TSML (Time Series Machine Learning)
2019-07-23 , Room 349

TSML is a package for time series data processing, classification, and prediction. It provides common API for ML libraries from Python's ScikitLearn, R's caret, and native Julia MLs for seamless integration of heterogenous libraries to create complex ensembles for robust time-series preprocessing, prediction, clustering, and classification.


Over the past years, the industrial sector has seen many innovations brought about by automation. Inherent in this automation is the installation of sensor networks for status monitoring and data collection. One of the major challenges in these data-rich environments is how to extract and exploit information from these large volume of data to detect anomalies, discover patterns to reduce downtimes and manufacturing errors, reduce energy usage, etc.

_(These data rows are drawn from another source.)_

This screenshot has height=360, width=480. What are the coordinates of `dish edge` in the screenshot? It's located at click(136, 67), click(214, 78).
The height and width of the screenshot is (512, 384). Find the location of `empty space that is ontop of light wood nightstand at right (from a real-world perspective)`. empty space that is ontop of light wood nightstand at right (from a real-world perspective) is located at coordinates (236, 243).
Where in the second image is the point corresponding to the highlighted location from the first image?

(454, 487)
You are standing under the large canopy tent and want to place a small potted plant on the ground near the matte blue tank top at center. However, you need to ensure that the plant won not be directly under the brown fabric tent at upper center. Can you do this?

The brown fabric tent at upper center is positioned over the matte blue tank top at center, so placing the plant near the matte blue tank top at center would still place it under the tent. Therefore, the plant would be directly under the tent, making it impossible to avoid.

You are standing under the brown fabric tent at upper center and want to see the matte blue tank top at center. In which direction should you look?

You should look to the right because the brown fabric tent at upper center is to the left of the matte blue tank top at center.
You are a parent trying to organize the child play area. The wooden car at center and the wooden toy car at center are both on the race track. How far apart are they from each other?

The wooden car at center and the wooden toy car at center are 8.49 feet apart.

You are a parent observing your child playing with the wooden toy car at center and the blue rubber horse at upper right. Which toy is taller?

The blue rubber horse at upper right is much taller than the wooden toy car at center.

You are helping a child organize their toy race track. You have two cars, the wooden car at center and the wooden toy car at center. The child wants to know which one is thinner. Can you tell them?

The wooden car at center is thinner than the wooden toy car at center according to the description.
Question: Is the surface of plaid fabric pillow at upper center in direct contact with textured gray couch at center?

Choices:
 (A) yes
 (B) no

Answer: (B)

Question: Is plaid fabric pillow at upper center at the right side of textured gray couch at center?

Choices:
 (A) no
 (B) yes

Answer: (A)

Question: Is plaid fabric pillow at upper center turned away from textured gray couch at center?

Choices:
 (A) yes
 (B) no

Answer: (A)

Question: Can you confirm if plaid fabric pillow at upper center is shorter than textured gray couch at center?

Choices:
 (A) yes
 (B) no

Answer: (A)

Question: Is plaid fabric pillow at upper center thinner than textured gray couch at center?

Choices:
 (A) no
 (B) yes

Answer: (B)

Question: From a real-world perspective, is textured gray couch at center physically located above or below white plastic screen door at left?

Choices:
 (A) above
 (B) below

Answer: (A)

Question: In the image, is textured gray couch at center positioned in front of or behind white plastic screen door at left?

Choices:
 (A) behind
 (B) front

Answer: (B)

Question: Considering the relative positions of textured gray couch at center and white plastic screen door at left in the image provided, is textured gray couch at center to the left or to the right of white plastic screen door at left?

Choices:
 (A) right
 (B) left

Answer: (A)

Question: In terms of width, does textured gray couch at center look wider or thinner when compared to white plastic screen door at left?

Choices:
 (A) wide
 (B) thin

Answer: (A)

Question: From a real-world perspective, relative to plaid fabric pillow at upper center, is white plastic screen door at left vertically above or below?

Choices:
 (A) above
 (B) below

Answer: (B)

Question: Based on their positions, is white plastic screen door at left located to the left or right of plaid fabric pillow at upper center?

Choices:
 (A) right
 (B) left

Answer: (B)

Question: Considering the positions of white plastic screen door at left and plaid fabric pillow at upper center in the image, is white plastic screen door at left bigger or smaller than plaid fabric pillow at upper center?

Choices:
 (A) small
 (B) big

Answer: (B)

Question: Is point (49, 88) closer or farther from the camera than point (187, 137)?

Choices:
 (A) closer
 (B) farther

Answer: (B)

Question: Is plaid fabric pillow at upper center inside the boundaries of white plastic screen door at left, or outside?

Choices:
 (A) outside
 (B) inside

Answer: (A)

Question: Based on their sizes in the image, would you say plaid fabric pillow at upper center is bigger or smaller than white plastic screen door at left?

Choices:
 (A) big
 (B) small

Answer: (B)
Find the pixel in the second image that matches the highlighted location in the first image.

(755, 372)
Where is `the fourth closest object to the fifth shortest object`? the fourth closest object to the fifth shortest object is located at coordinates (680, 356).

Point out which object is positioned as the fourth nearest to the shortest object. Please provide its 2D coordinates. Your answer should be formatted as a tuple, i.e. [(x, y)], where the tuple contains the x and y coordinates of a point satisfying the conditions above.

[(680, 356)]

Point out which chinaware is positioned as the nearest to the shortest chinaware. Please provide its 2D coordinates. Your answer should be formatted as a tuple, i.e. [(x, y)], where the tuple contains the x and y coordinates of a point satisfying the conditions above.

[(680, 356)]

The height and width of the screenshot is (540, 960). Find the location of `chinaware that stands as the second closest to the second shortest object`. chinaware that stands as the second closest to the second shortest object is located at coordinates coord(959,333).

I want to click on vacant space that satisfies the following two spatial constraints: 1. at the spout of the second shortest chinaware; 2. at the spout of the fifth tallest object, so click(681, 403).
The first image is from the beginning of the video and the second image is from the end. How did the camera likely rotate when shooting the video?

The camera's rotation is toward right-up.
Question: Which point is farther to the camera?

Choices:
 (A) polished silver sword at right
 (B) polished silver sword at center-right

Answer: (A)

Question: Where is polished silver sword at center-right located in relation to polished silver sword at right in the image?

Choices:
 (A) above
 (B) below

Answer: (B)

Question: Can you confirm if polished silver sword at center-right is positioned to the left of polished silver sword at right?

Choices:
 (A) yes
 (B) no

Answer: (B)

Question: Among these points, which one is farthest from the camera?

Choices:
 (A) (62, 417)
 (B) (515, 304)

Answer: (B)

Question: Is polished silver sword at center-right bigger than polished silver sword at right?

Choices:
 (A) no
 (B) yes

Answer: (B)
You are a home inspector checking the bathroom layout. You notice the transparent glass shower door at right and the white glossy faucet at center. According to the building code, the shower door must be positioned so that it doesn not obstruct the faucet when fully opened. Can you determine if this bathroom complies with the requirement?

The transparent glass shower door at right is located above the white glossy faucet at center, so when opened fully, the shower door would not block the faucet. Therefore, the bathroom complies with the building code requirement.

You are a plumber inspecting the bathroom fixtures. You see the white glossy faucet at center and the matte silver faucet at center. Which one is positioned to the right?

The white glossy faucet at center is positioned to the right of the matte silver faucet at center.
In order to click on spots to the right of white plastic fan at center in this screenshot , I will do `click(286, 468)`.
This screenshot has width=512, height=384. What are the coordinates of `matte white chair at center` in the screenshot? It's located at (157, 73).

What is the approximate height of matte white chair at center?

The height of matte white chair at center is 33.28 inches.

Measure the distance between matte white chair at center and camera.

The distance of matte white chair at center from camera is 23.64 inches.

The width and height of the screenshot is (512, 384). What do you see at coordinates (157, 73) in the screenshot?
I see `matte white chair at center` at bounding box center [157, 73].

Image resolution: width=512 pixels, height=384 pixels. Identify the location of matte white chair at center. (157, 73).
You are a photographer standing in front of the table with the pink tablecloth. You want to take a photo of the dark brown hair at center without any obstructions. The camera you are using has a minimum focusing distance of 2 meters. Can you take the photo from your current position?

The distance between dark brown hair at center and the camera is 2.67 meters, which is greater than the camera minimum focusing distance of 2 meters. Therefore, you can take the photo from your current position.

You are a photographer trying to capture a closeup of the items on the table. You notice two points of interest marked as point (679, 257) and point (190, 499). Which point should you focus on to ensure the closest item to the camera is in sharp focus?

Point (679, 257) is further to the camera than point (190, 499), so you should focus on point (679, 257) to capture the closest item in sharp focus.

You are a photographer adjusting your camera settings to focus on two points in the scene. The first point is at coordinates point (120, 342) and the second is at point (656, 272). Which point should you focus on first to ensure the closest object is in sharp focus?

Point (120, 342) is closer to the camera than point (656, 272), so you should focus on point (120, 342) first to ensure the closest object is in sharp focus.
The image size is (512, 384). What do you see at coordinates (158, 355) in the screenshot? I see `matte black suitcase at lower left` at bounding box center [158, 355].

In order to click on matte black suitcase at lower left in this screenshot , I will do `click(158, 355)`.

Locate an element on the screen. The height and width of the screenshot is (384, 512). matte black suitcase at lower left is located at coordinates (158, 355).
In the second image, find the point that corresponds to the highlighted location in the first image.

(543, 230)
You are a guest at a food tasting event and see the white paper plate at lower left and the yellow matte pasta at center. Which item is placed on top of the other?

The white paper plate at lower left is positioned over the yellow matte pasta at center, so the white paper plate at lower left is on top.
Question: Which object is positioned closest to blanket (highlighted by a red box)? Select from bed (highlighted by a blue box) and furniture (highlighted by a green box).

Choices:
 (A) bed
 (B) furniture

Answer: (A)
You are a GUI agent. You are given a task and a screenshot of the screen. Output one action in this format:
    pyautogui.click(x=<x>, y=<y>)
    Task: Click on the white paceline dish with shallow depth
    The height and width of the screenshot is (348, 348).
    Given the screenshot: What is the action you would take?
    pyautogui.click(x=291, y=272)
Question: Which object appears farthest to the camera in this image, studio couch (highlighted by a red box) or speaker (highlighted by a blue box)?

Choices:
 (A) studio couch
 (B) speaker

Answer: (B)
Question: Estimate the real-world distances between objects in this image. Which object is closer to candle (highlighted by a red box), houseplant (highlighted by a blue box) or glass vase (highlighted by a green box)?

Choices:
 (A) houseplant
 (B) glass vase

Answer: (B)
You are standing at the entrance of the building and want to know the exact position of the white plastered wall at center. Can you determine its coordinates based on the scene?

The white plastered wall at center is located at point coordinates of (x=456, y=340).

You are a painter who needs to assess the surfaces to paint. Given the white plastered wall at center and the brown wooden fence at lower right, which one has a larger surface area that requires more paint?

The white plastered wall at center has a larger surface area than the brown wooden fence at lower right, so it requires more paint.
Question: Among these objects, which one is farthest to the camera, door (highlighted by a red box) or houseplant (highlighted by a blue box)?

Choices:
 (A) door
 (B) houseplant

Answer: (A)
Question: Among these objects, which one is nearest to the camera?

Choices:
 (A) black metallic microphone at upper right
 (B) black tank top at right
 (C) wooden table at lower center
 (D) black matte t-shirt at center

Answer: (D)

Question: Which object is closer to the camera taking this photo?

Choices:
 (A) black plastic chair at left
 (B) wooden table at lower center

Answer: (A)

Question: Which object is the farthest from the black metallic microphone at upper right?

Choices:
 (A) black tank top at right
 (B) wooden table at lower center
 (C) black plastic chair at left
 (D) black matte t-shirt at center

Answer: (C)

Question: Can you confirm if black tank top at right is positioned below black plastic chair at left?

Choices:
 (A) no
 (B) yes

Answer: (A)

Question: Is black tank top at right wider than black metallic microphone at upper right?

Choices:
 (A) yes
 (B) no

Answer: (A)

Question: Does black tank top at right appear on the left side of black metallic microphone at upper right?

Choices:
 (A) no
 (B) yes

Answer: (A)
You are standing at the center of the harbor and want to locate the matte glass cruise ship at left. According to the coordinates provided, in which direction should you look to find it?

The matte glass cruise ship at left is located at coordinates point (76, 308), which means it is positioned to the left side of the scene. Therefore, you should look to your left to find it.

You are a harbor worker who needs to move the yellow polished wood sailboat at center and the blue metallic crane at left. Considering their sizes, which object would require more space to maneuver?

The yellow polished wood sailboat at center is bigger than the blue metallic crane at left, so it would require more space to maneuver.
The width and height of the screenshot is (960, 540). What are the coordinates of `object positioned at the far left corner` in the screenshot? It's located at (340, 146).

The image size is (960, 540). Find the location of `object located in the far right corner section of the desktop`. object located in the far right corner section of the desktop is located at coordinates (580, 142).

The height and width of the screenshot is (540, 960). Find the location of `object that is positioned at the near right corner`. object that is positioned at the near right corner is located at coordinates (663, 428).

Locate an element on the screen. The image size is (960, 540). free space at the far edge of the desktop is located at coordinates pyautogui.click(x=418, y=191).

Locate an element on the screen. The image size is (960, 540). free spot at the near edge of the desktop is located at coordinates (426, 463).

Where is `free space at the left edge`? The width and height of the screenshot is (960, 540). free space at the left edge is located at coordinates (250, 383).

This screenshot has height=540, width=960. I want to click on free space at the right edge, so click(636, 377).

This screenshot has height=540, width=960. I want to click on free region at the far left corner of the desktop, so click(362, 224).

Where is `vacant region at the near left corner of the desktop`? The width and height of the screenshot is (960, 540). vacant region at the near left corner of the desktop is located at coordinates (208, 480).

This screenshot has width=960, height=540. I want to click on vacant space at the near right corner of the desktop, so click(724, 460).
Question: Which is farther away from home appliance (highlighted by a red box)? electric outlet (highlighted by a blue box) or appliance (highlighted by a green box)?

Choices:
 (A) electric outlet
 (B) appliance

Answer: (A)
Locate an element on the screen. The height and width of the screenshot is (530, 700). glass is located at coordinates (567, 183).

To address these issues, we developed TSML package. It leverages AI and ML libraries from ScikitLearn, Caret, and Julia as building blocks in processing huge amount of industrial time series data. It has the following characteristics:
- TS data type clustering/classification for automatic data discovery
- TS aggregation based on date/time interval
- TS imputation based on symmetric Nearest Neighbors
- TS statistical metrics for data quality assessment
- TS ML wrapper with more than 100+ libraries from caret, scikitlearn, and julia
- TS date/value matrix conversion of 1-D TS using sliding windows for ML input
- Common API wrappers for ML libs from JuliaML, PyCall, and RCall
- Pipeline API allows high-level description of the processing workflow
- Specific cleaning/normalization workflow based on data type
- Automatic selection of optimised ML model
- Automatic segmentation of time-series data into matrix form for ML training and prediction
- Easily extensible architecture by using just two main interfaces: fit and transform
- Meta-ensembles for robust prediction
- Support for distributed computation, for scalability, and speed

TSML uses a pipeline which iteratively calls the fit and transform families of functions relying on multiple dispatch to select the correct algorithm. Machine learning functions in TSML are wrappers to the corresponding Scikit-learn, Caret, and native Julia ML libraries. There are more than hundred classifiers and regression functions available using a common API.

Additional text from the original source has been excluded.